Tenho nas paredes cartazes de antigas Mostras de Cinema de São Paulo: a de 1997, com o “homem câmera” de Angeli, as árvores azuis de Alexander Sokurov (2002), o desenho vermelho de Manoel de Oliveira (2006). Nestas e em outras ocasiões lá estive, com o crachá pendurado, catálogo no sovaco, arsenal de balas e caderninho de anotações. Sim, sou desses malucos da sala escura, membro da eclética fauna que freqüenta as projeções mais absurdas como se participasse de uma confraria secreta.
Morando e trabalhando longe, cometi insanidades pela cinefilia. Certa vez, fui de Rio Claro à capital em uma hora e meia (não tentem reproduzir isto em casa) para não perder um filme. Nem gosto de lembrar as multas por estacionamento irregular e os ataques histéricos no trânsito provocados por uma exibição iminente.
Devo muito às seleções de Leon Cakoff. Por seu intermédio descobri Hal Hartley, Jim Jarmush, Sokurov, Michael Haneke, Lars von Trier e todo o Dogma, os primeiros Kieslowskis, uns raríssimos Bergmans e uma constelação de documentários inacessíveis.
Agora canso apenas de imaginar a viagem, os congestionamentos, a correria, as filas, os percalços de organização, a concorrência dos credenciados.
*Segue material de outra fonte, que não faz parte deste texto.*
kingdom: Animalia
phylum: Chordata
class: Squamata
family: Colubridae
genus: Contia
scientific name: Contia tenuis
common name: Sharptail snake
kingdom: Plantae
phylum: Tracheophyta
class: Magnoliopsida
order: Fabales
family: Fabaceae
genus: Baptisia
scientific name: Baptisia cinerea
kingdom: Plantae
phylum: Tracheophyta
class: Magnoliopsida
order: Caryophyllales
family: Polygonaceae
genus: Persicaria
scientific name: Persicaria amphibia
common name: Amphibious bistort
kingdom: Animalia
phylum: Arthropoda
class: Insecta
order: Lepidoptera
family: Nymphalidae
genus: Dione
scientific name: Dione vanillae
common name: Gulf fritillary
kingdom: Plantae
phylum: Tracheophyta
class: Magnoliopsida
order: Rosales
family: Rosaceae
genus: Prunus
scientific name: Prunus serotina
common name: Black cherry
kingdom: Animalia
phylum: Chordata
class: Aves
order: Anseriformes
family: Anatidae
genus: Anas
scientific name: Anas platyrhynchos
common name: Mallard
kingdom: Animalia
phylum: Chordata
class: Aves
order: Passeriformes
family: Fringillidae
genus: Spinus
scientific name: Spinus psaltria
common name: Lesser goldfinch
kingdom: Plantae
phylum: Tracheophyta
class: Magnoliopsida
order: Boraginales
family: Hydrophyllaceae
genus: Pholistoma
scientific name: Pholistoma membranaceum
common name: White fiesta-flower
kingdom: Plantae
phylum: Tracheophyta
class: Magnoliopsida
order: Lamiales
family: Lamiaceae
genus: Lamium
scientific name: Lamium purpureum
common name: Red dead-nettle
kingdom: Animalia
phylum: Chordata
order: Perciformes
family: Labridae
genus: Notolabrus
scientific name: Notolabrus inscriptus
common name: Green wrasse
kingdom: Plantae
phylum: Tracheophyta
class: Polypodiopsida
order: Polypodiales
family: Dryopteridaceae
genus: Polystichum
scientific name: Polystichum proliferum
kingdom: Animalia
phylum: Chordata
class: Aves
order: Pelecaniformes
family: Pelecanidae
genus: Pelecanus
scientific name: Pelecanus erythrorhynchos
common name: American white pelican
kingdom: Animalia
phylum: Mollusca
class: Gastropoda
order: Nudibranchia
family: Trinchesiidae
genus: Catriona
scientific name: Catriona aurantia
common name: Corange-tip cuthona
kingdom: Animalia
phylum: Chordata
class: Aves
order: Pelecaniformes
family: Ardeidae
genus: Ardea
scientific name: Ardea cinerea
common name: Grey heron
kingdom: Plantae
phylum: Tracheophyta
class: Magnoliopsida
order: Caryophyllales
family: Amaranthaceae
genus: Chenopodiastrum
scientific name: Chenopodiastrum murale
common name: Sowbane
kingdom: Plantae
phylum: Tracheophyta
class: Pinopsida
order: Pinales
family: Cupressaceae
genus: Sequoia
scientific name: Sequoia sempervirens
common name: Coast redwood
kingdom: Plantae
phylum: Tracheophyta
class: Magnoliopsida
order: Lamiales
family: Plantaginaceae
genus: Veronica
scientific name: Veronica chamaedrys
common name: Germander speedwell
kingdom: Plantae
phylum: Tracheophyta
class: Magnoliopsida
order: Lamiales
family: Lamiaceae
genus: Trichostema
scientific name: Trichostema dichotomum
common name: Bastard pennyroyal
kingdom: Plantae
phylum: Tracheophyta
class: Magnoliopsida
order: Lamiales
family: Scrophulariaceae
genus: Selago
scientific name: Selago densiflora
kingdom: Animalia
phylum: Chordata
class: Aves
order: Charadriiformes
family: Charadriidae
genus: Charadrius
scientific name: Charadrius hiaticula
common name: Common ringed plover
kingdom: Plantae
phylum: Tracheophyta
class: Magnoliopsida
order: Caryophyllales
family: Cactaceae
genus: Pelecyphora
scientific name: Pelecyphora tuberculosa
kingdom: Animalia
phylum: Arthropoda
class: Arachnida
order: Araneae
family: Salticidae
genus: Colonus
A experiência como diretor da Cinemateca Campineira ensinou-me a valorizar incondicionalmente o sucesso e a longevidade da Mostra. Mas não há como ignorar que ela se tornou insuficiente para a metrópole caótica, além de obsoleta perante a voracidade do circuito comercial, do mercado digital e até da pirataria.
A Mostra escaparia da saturação se redimensionasse sua estratégia de exibição (descobrindo espaços suficientes para abrigar as grandes estréias), se revitalizasse as retrospectivas nacionais, autorais ou temáticas, se promovesse conferências e debates mais audaciosos com autoridades do mundo cinematográfico e se levasse parte da programação para regiões carentes e cidades próximas, ávidas por eventos culturais.
Aceitar passivamente as limitações desse formato consagrado levará, em pouco tempo, à decadência que já acomete outros festivais brasileiros.
Opa, Guilherme,
Muito interessante a tua crítica ao formato da Mostra. Concordo plenamente com a idéia de que, ampliando as retrospectivas e promovendo conferências e debates, as mostras só teriam a ganhar. Acho que a Bienal do Livro segue um pouco esse tom. Nela, é cada vez menos importante a visita aos estandes para comprar livros em si e cada vez mais importantes as discussões, os lançamentos, os autores convidados.
Bom, além da tua posição interessante e provocativa, fiquei curioso também com a tua experiência como Diretor da Cinemateca Campineira. Não quer contar, num outro artigo, como foi essa experiência?